Nous avons pris en compte les recommandations de la Ciivise. En 2023, nous créerons une plateforme d'écoute des professionnels, qui ne sont pas toujours correctement armés face aux révélations de violence dont ils peuvent être dépositaires. C'est le cas, par exemple, de la maîtresse d'école, qui pourrait se trouver en conflit de loyauté avec les parents, mais également des professeurs du périscolaire, des entraîneurs sportifs, des médecins, etc. Au-delà même de l'obstacle du secret professionnel, il s'agit de leur apprendre à étayer les signaux et de mettre à leur disposition les outils indispensables. Cette plateforme sera d'ailleurs articulée avec les unités d'accueil pédiatriques des enfants en danger (Uaped), lesquelles exercent déjà ce rôle de contrôle auprès de la médecine libérale. Les formations ont été renforcées dans tous les services concernés et nous nous saisirons du très bon guide de formation des professionnels préparé par la Ciivise.

S'agissant de la prévention, nous travaillons sur le contrôle des antécédents judiciaires de tous les professionnels, ainsi que des bénévoles intervenants dans le champ de l'enfance, comme de la consultation systématique du fichier judiciaire national automatisé des auteurs d'infractions sexuelles ou violentes (Fijaisv). Ce dernier outil requiert toutefois un regard humain, ce qui complique le processus. Pour autant, cette étape est obligatoire depuis le 1er novembre dernier et nous établirons bientôt un dispositif national pour interroger presque en temps réel les services du casier judiciaire, avec l'objectif de ne pas freiner les recrutements, non plus que les initiatives des bénévoles en attendant trop longtemps. Cet instrument sera d'abord ciblé sur le travail social, mais absorbera à terme le champ de responsabilité des ministères de l'éducation nationale et des sports. Cette disposition de la loi relative à la protection des enfants est excellente, mais elle concerne plusieurs millions de personnes, ce qui fait peser une pression importante sur les équipes chargées de la mettre en oeuvre.
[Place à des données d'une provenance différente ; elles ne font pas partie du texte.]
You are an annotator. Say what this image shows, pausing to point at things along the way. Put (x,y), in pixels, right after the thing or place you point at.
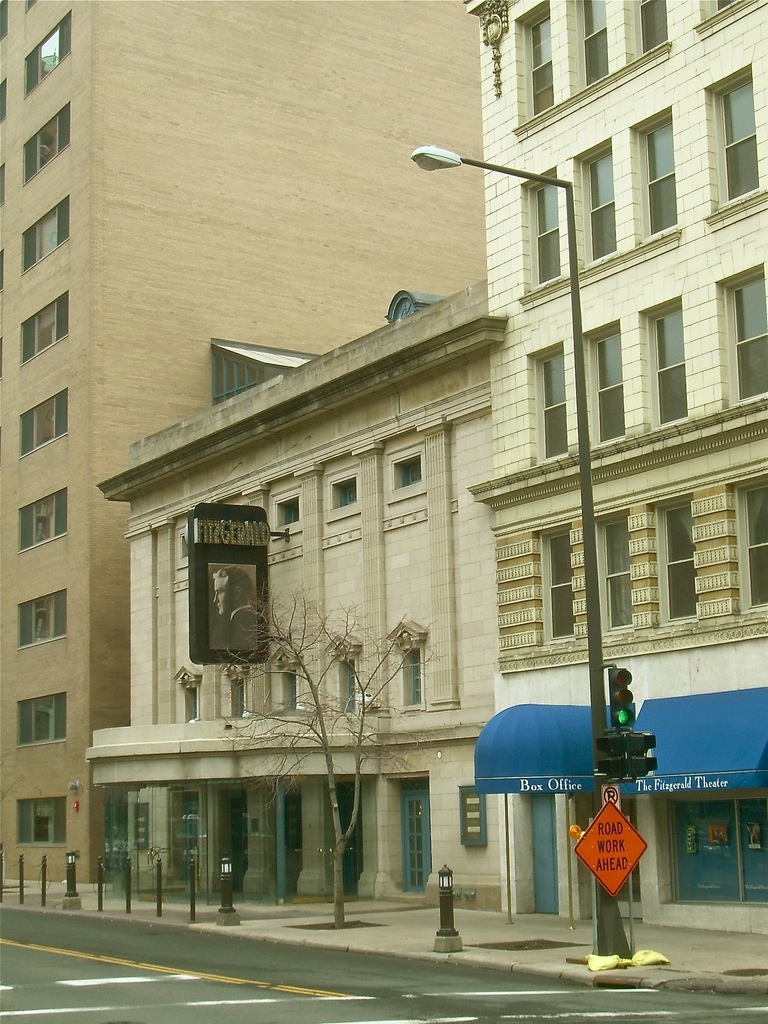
In this picture we can see white color building (526,848). In front there is a small shop (550,871) with blue canopy shed (656,793). In the front (606,729) we can see the electric pole (601,679), signal lights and road (162,981).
Votre recommandation n° 4, relative à l'écoute de la parole de l'enfant victime, a aussi beaucoup avancé. Nous avons constaté un phénomène de glaciation des acteurs après l'affaire Outreau, il faut l'admettre. À ce titre, le combat de La Voix de l'enfant a été salutaire, qui a mené à la création des Uaped, des lieux extraordinaires qui permettent d'écouter les enfants et l'environnement familial. C'est pourquoi, avec le garde des sceaux et le ministre de la santé et de la prévention, nous avons décidé d'aller au-delà des 60 Uaped en cours de création. Début 2024, tous les départements en seront dotés, et nous travaillerons ensuite à les dédoubler dans les grosses juridictions. Ces dispositifs s'articulent avec les fameuses salles « Mélanie » des services d'enquête. Nous entendons ainsi disposer d'un maillage de lieux privilégiés et de personnes formées. Enfin, nous travaillerons avec les Uaped sur la question des données.

Quatre autres points ont émergé dans le cadre du comité interministériel à l'enfance, dont le deuxième, la prise en charge des enfants relevant de l'aide sociale à l'enfance (ASE), recouvre une partie de vos préconisations. Deux éléments importants seront mis en oeuvre dès janvier : le groupement d'intérêt public (GIP) France enfance protégée ainsi que les conseils départementaux de protection de l'enfance. Le département reste chef de file, mais l'État l'accompagne dans la prise en charge de ces enfants. Nous renforcerons ainsi le contrôle des établissements et des services et nous pourrons nous assurer de la bonne vérification des antécédents auprès du Fijaisv et des services du casier judiciaire. Deux autres de nos priorités sont la santé des enfants et la protection contre les effets négatifs du numérique.

Enfin, le service national de la petite enfance offrira une réponse au besoin d'égalité entre hommes et femmes devant le travail, et jouera aussi un rôle de protection des enfants.